Planned Parenthood of Greater Orlando president Sue Idtensohn doesn't foresee the amendment having a direct effect on her organization's procedures, mostly because PPGO already includes ultrasounds in its abortion procedures. She does however recognize that the whole package of amendments – including limits on private employers' insurance coverage for abortion-related issues – is a direct affront on human rights, specifically those of women.

"It's like saying if you're a gay man, you have to have two policies in case you get HIV," she says. "Make no mistake about it, this is a direct attack on Roe v. Wade, a direct attack on women, a direct attack dictating to private health providers as to what they can and cannot do. And it's all centered around a woman's uterus."

Next year, she suspects, there will be more restrictions, possibly a waiver for women to sign stating that they have agreed to kill their babies. We're (darkly) taking bets on whether abortion patients will soon be forced to name their fetuses. Happy conception day!

In other overwrought;political news, you probably heard that (alleged) drag queen county commissioner and mayoral hopeful Mildred Fernandez got herself into a little bit of trouble last week by means of a bribery sting operation over ill-gotten campaign donations – allegedly, she was taking money for her campaign coffers in exchange for county development consideration. Bad Mildred! 

Well, ever since the governor suspended her from her district four commission seat on April 27, speculation has been running wild over who Crist might appoint to take her place. Early on, Republicans were floating the name of perpetual electoral failure Belinda Ortiz – who is no stranger to convoluted controversy (see "Sex, lies and a manila envelope," Oct. 7, 2009) – but that was before Crist jumped the Republican Party of Florida ship on April 29 to run sans party affiliation for the U.S. Senate. At the time it seemed like Ortiz might be an attractive olive branch between Crist and the angry party, as well as being a handy conservative Hispanic well suited for the district. Now, not so much. Turns out, it may be a while before Crist gets around to caulking that Orange County hole.

"The Governor will make an interim appointment to the County Commission, a process which will begin with the Governor's Appointments Office accepting applications from individuals interested in serving on the commission," says Crist's press secretary Sterling Ivey in an e-mail. "State law does not provide a specific time frame for when an appointment must be completed, but on average the entire process may take up to 12 weeks to complete. At this time, we have not received any applications so Ms. Ortiz would not be considered at this point. If, however, she sends in an application she may certainly be considered in the pool of applications."

Since then, we've heard a couple of names floated around, including that of John Kelly Harris, the candidate who lost to Fernandez when she was last re-elected in 2008. More promising for the position is the aforementioned Rep. Scott Randolph, who has been whispered around as a contender for the seat since Fernandez announced her mayoral candidacy last August. He's already got the support of the police and fire unions on the matter and could make a tasty political appetizer to Central Florida's ;progressive community if Crist plays his cards right. Also, this is Florida so crazier things ;have happened. 

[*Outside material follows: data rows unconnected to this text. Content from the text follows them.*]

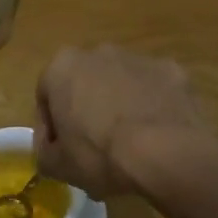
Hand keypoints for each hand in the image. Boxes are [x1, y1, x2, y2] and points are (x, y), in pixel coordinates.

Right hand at [34, 45, 213, 197]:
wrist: (166, 154)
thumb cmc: (100, 155)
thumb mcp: (57, 165)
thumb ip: (45, 152)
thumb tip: (51, 149)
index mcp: (62, 67)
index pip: (46, 97)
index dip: (50, 127)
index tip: (59, 150)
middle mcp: (99, 53)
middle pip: (85, 84)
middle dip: (86, 109)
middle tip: (93, 145)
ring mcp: (139, 59)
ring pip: (121, 84)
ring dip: (119, 105)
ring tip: (129, 143)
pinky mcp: (172, 71)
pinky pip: (154, 90)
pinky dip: (152, 107)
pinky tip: (157, 136)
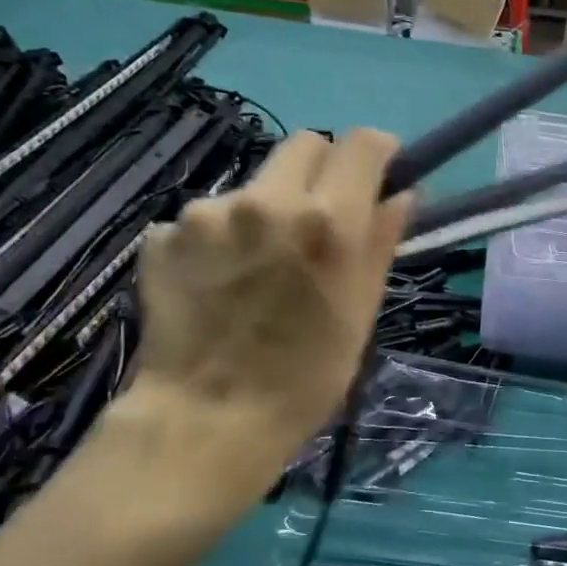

OMG you guyz, Orange ;County Public Schools is so hip and with-it and down! At the April 27 board meeting, community relations director Dylan Thomas crowed that the school district's Facebook page has topped 1,000 fans in only seven months. That may not sound like much of an achievement for a district that should be drawing on about 400,000 parents, students and staff, but hey, it's what they've got.

Barbara Jenkins, Thomas' boss, lauded him for doing so much "community outreach" on a shoestring budget (how much do Facebook pages cost, anyway?), but alas, the great news didn't make the board meeting highlights sent out the next day. Maybe they realized that not only had the city of Orlando bested that achievement sixfold in only three more months, but that this is a social medium where charismatic pickles regularly attract hundreds of thousands of fans.